Is there such a magnifying glass in trade jargon? No.
Then who are they?
Tralac stands for Trade Law Centre:
an independent, capacity building think tank
established in 2001
a non-profit organization, registered in South Africa
tralac builds trade-related capacity in Africa: assisting countries to improve trade governance and inclusive policy processes to ensure that trade contributes to sustainable development outcomes
Tralac has the mission to:
“To build trade governance capacity in Africa, supporting trade and regional integration for just and sustainable development outcomes, at national, regional, continental, and multilateral levels.”
They are funded by international donors through core or program funding. From time to time tralac is requested to undertake specialist small projects by, for example, government departments or regional secretariats. These are usually also donor funded.
What they do
Writing in both English and French (hopefully in Swahili someday), tralac produces publications (books, working papers, trade briefs, policy briefs, question and answers, and general news) relating to African trade.
The publications highlight topics around African markets, AfCFTA trade initiatives, trade laws and trade agreements, trade relations, regional integration, agriculture, country resources, gender in the context of business, value chains, regional trade blocs, climate and sustainability, and much more.
You, as an interested person in Africa’s progress, will find these publications insightful. Other recipients of the publications include senior policy makers, non-state actors, trade analysts and advisors.

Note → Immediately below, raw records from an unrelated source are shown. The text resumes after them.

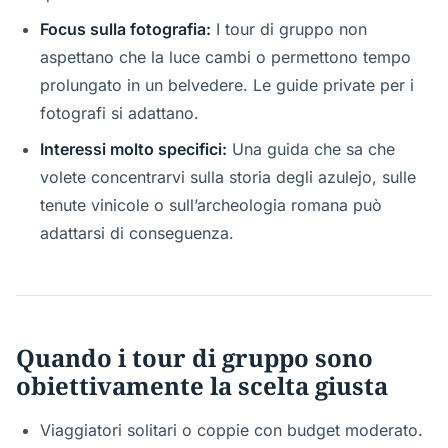
Focus sulla fotografia:
I tour di gruppo non
aspettano che la luce cambi o permettono tempo
prolungato in un belvedere. Le guide private per i
fotografi si adattano.
Interessi molto specifici:
Una guida che sa che
volete concentrarvi sulla storia degli azulejo, sulle
tenute vinicole o sull’archeologia romana può
adattarsi di conseguenza.
Quando i tour di gruppo sono
obiettivamente la scelta giusta
Viaggiatori solitari o coppie con budget moderato.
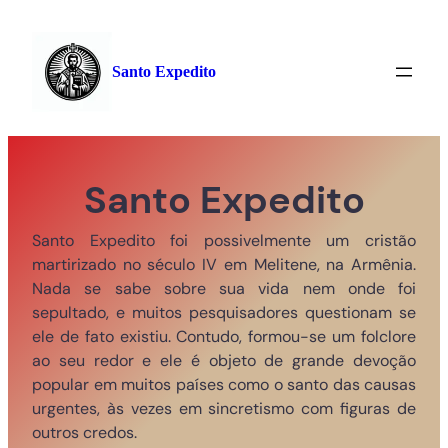
Pular
para
o
Santo Expedito
conteúdo
Santo Expedito
Santo Expedito foi possivelmente um cristão
martirizado no século IV em Melitene, na Armênia.
Nada se sabe sobre sua vida nem onde foi
sepultado, e muitos pesquisadores questionam se
ele de fato existiu. Contudo, formou-se um folclore
ao seu redor e ele é objeto de grande devoção
popular em muitos países como o santo das causas
urgentes, às vezes em sincretismo com figuras de
outros credos.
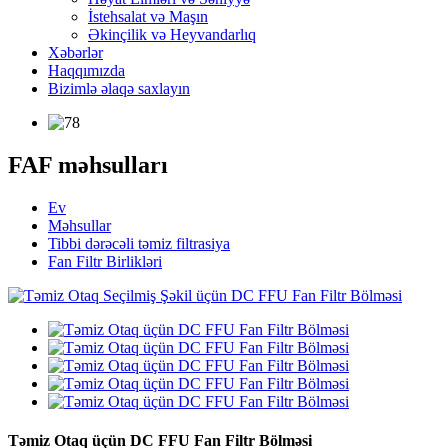
İstehsalat və Maşın
Əkinçilik və Heyvandarlıq
Xəbərlər
Haqqımızda
Bizimlə əlaqə saxlayın
FAF məhsulları
Ev
Məhsullar
Tibbi dərəcəli təmiz filtrasiya
Fan Filtr Birlikləri
Təmiz Otaq üçün DC FFU Fan Filtr Bölməsi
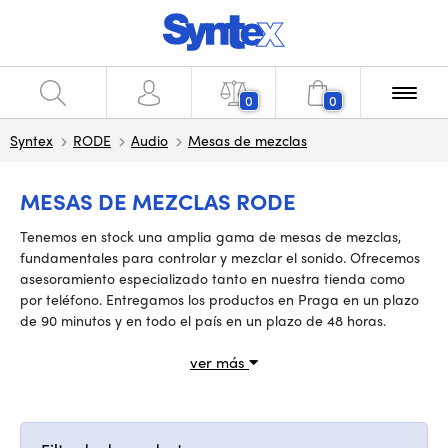
0
0
Syntex
RODE
Audio
Mesas de mezclas
MESAS DE MEZCLAS RODE
Tenemos en stock una amplia gama de mesas de mezclas,
fundamentales para controlar y mezclar el sonido. Ofrecemos
asesoramiento especializado tanto en nuestra tienda como
por teléfono. Entregamos los productos en Praga en un plazo
de 90 minutos y en todo el país en un plazo de 48 horas.
ver más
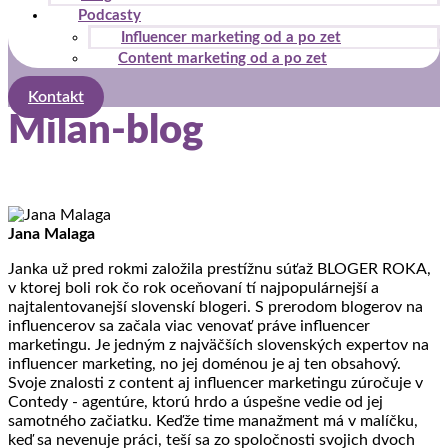
Podcasty
Influencer marketing od a po zet
Content marketing od a po zet
Kontakt
Milan-blog
Jana Malaga
Janka už pred rokmi založila prestížnu súťaž BLOGER ROKA,
v ktorej boli rok čo rok oceňovaní tí najpopulárnejší a
najtalentovanejší slovenskí blogeri. S prerodom blogerov na
influencerov sa začala viac venovať práve influencer
marketingu. Je jedným z najväčších slovenských expertov na
influencer marketing, no jej doménou je aj ten obsahový.
Svoje znalosti z content aj influencer marketingu zúročuje v
Contedy - agentúre, ktorú hrdo a úspešne vedie od jej
samotného začiatku. Keďže time manažment má v malíčku,
keď sa nevenuje práci, teší sa zo spoločnosti svojich dvoch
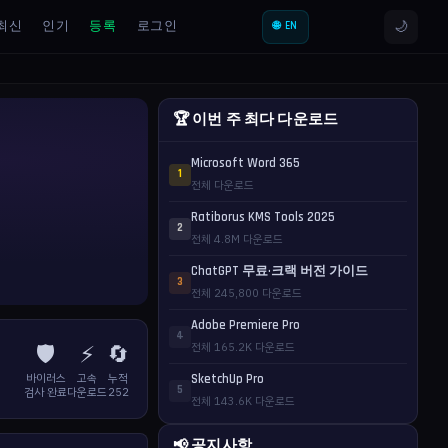
🌙
최신
인기
등록
로그인
🌐 EN
🏆 이번 주 최다 다운로드
Microsoft Word 365
1
전체 다운로드
Ratiborus KMS Tools 2025
2
전체 4.8M 다운로드
ChatGPT 무료·크랙 버전 가이드
3
전체 245,800 다운로드
Adobe Premiere Pro
4
🛡️
⚡
🔄
전체 165.2K 다운로드
바이러스
고속
누적
SketchUp Pro
5
검사 완료
다운로드
252
전체 143.6K 다운로드
📢 공지사항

“Tralac promotes active debate on trade law and policy issues in Africa and engages in applied trade law and policy analysis with the aim of addressing the most pressing trade matters for countries in the region. In brief, tralac develops trade law and policy intellectual capital: this involves monitoring trade negotiations, interpretation of agreements, contribution to debates and discussions on trade developments”
Value Chain Database
As an example of a trade brief, John Stuart’s Value Chain Database illustrates the trade benefits that can be accrued by African countries, especially in the manufacturing sector.
Find the entire trade brief here.
"tralac maintains a collection of regional and national trade-related resources including copies of the texts and annexes of regional and bilateral trade agreements, copies of various regional protocols, memoranda of understanding and tariff offers, and copies of national legislation and trade-related policy documents."

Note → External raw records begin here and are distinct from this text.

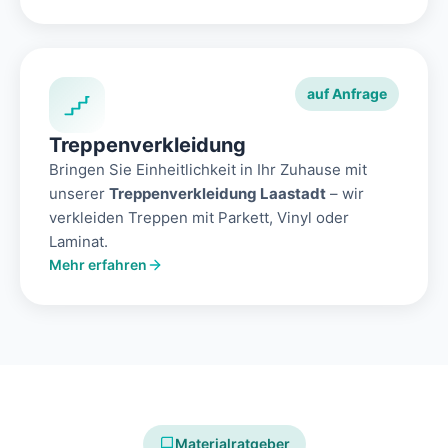
auf Anfrage
Treppenverkleidung
Bringen Sie Einheitlichkeit in Ihr Zuhause mit
unserer
Treppenverkleidung Laastadt
– wir
verkleiden Treppen mit Parkett, Vinyl oder
Laminat.
Mehr erfahren
Materialratgeber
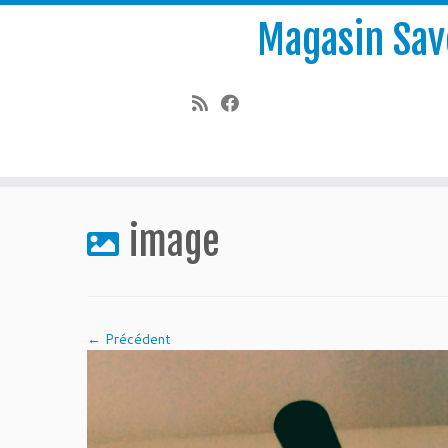
Magasin Save
Passer
au
image
contenu
← Précédent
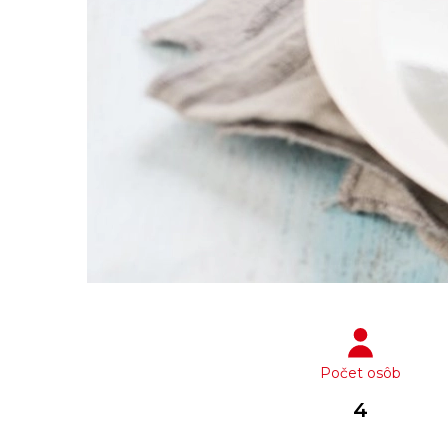
Počet osôb
4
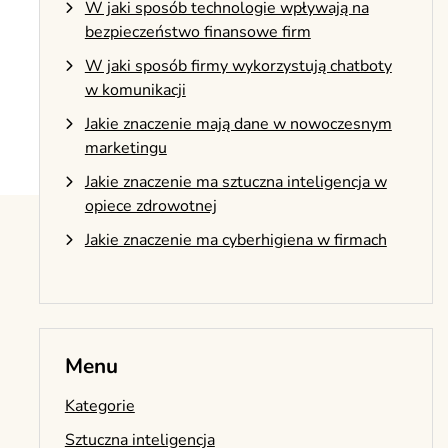
W jaki sposób technologie wpływają na
bezpieczeństwo finansowe firm
W jaki sposób firmy wykorzystują chatboty
w komunikacji
Jakie znaczenie mają dane w nowoczesnym
marketingu
Jakie znaczenie ma sztuczna inteligencja w
opiece zdrowotnej
Jakie znaczenie ma cyberhigiena w firmach
Menu
Kategorie
Sztuczna inteligencja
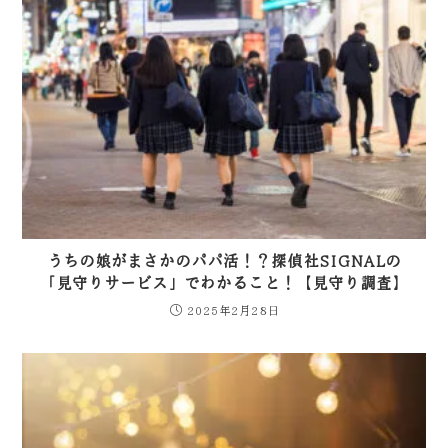
うちの娘がまさかのパパ活！？探偵社SIGNALの
「見守りサービス」でわかること！【見守り調査】
2025年2月28日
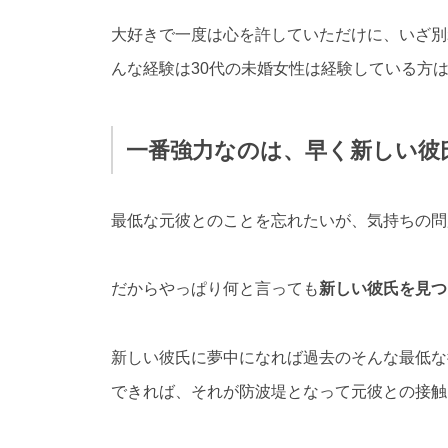
大好きで一度は心を許していただけに、いざ別
んな経験は30代の未婚女性は経験している方
一番強力なのは、早く新しい彼
最低な元彼とのことを忘れたいが、気持ちの問
だからやっぱり何と言っても
新しい彼氏を見つ
新しい彼氏に夢中になれば過去のそんな最低な
できれば、それが防波堤となって元彼との接触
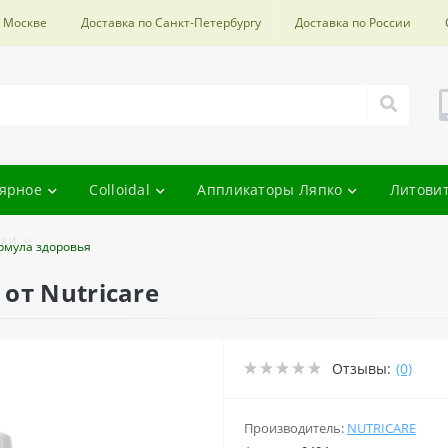
о Москве
Доставка по Санкт-Петербургу
Доставка по России
ярное
Colloidal
Аппликаторы Ляпко
Литови
ки
рмула здоровья
от Nutricare
Отзывы:
(0)
Производитель:
NUTRICARE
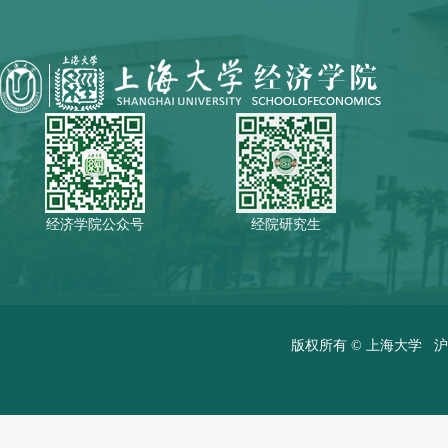
经济学院公众号
经院研究生
版权所有 ©
上海大学
沪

They also monitor some of Africa’s key international trading relationships, including the BRICS countries (Brazil, Russia, India, China and South Africa); and the European Union’s Economic Partnership Agreements (EPAs), among others.
Tralac also undertakes periodic trade data analyses as well as preparing factsheets on current trade-related topics relevant to trade in Africa.

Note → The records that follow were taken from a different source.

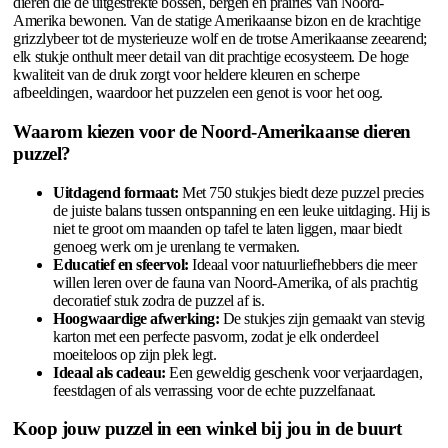
dieren die de uitgestrekte bossen, bergen en prairies van Noord-
Amerika bewonen. Van de statige Amerikaanse bizon en de krachtige
grizzlybeer tot de mysterieuze wolf en de trotse Amerikaanse zeearend;
elk stukje onthult meer detail van dit prachtige ecosysteem. De hoge
kwaliteit van de druk zorgt voor heldere kleuren en scherpe
afbeeldingen, waardoor het puzzelen een genot is voor het oog.
Waarom kiezen voor de Noord-Amerikaanse dieren
puzzel?
Uitdagend formaat:
Met 750 stukjes biedt deze puzzel precies
de juiste balans tussen ontspanning en een leuke uitdaging. Hij is
niet te groot om maanden op tafel te laten liggen, maar biedt
genoeg werk om je urenlang te vermaken.
Educatief en sfeervol:
Ideaal voor natuurliefhebbers die meer
willen leren over de fauna van Noord-Amerika, of als prachtig
decoratief stuk zodra de puzzel af is.
Hoogwaardige afwerking:
De stukjes zijn gemaakt van stevig
karton met een perfecte pasvorm, zodat je elk onderdeel
moeiteloos op zijn plek legt.
Ideaal als cadeau:
Een geweldig geschenk voor verjaardagen,
feestdagen of als verrassing voor de echte puzzelfanaat.
Koop jouw puzzel in een winkel bij jou in de buurt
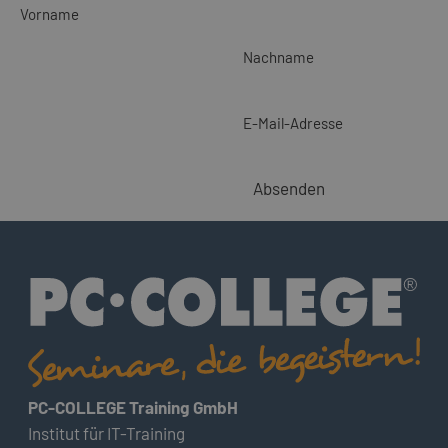
Vorname
Nachname
E-Mail-Adresse
Absenden
PC-COLLEGE Training GmbH
Institut für IT-Training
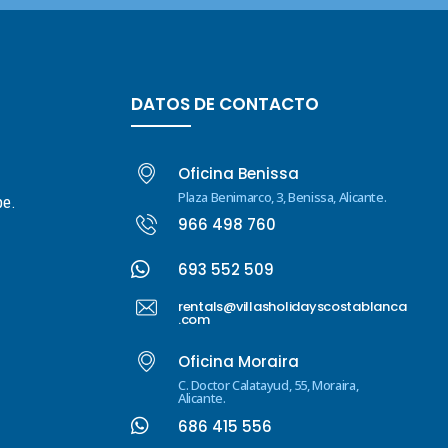
DATOS DE CONTACTO
Oficina Benissa
Plaza Benimarco, 3, Benissa, Alicante.
pe.
966 498 760

693 552 509
rentals@villasholidayscostablanca
.com
Oficina Moraira
C. Doctor Calatayud, 55, Moraira,
Alicante.

686 415 556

See screen-grabs highlighting the resources, below.
“tralac has compiled a selection of web resources related to regional, continental, and global trade and integration, including data and statistics platforms and analysis tools, major trade-related publications, and organizations involved in trade-related development in Africa.”
“tralac’s training focuses on current and emerging applied trade law and policy matters, with emphasis on sound policy practice, embedding training in an institutional context and following up to ensure application and transfer of knowledge within institutions”
Tralac offers short courses and certificate courses on trade expertise. They also offer internship programmes to young African graduates with a background in trade-related disciplines, an opportunity to gain a better understanding of international trade matters.
On events, tralac hosts and participates in webinars, forums, roundtables, conferences, dialogues, meetings and workshops to promote Africa’s trade matters.
Thanks for reading Tribute To Tralac (alliteration?). We hope you find tralac’s work as useful as we do.